What else can be said about Sundin's Quillette article? Well, it is quite bad. As is sadly typical for large parts of the AI debate as a whole and for his own writings in particular, Sundin is not interested in engaging seriously with the arguments of his opponents, and the article is full of inaccuracies and misrepresentations. I spent so much ink in 2023 — one newspaper op-ed and two blog posts — on Sundin's poor writing that frankly speaking I am sick of it, and so I will not say anything more about his Quillette article. I will not even comment on his choice (which is especially bizarre given the long and tedious email exchange we had about it in December last year) to continue to grossly misrepresent the point of my Lex Luthor thought experiment.

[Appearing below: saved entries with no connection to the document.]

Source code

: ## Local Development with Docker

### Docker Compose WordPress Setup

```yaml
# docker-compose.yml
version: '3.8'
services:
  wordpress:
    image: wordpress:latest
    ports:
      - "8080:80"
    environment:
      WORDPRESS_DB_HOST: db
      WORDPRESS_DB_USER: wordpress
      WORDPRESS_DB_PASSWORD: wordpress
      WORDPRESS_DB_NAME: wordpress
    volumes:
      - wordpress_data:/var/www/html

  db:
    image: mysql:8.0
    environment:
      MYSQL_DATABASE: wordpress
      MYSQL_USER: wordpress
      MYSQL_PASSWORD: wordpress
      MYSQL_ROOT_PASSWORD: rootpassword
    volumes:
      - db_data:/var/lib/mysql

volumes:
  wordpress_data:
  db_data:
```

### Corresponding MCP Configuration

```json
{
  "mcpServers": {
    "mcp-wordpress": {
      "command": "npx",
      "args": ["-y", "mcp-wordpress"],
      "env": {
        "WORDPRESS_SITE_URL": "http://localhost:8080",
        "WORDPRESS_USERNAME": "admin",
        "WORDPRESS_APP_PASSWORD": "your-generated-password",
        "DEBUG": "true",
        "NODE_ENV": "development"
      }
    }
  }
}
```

This is mostly not about Sundin himself, but more intended as an example of the abysmally low level of discourse among the category of accelerationists and AI risk deniers that he represents. I do worry, however, that him being chosen in December last year as a member of the Swedish government's AI commission is a small sign of governmental dysfunction.

Footnotes

1) The word used in the Swedish original is “antagligen” (01:37 into the radio show), which has very similar connotations in the present context as the English “probably”.

2) The Swedish original, beginning at 02:05: Vad kan vi göra idag, för att ändra riktning mot en mer hopfull och inspirerande framtid?

3) The Swedish original, at 03:48: Men om hela mänskligheten dör ut, för att vi klantat till det med artificiell intelligens, så känner jag däremot att vi varken levt färdigt eller dött värdigt. Snarare skulle det kännas tragiskt och onödigt, som om ett barn av misstag cyklar över kanten på ett stup, trots många varningar. Vi är så unga ur ett kosmiskt perspektiv, med miljarder lovande år framför oss. Om vi undviker det där stupet så kan vår framtid dessutom bli så mycket bättre än vårt förflutna. Vi är på vippen att äntligen ta kontroll över vårt eget öde, och lösa många av de största problem som vi människor hittills gått bet på.

4) The Swedish original, at 54:45: Jag har pratat mycket om hotet från artificiell intelligens, men vad händer om vi lyckas ändra kurs, och hamnar i en framtid med en superintelligens under vår kontroll, som inte används illvilligt, är felriktad eller konkurrerar med oss? Först och främst blir det som julafton för alla som gillar forskning och teknik, eftersom superintelligensens forskning blir begränsad inte av vad vi människor kan lista ut, utan bara av vad som är fysiskt möjligt. Upptäckter som jag som tonåring trodde skulle ta tusentals år eller en evighet skulle kunna ske under vår livstid. Både min morbror Erik och hans dotter Anna dog t.ex. av cancer. Jag är övertygad om att all cancer går att bota, problemet är att vi människor hittills inte lyckats lista ut hur. Jag tror att superintelligens snabbt skulle hitta botemedel för alla sjukdomar, och lyfta alla ur fattigdom, stabilisera klimatet, och lösa alla de klassiska världsproblemen om vi hittills gått bet på.

5) The Swedish original, at 56:10: Min AI-aktivism drivs inte bara av att jag vill undvika problem utan också av att jag vill bevara de här inspirerande möjligheterna.

6) The Swedish original, at 01:04:00: Vi behöver inte konkurrera med AI. Det är bara Moloch som försöker lura i oss det. Det är nämligen vi som bygger AI, och om vi ser till att vi behåller kontrollen så blir det vi och inte AI som bestämmer var skåpet skall stå.

7) For a summary statement of where I stand on AI issues, readers who know Swedish are encouraged to consult the bonus chapter (downloadable for free) in the 2023 edition of my book Tänkande maskiner. For those who prefer English, there are various video recordings of talks I've given that can serve a similar purpose; see here, here and here.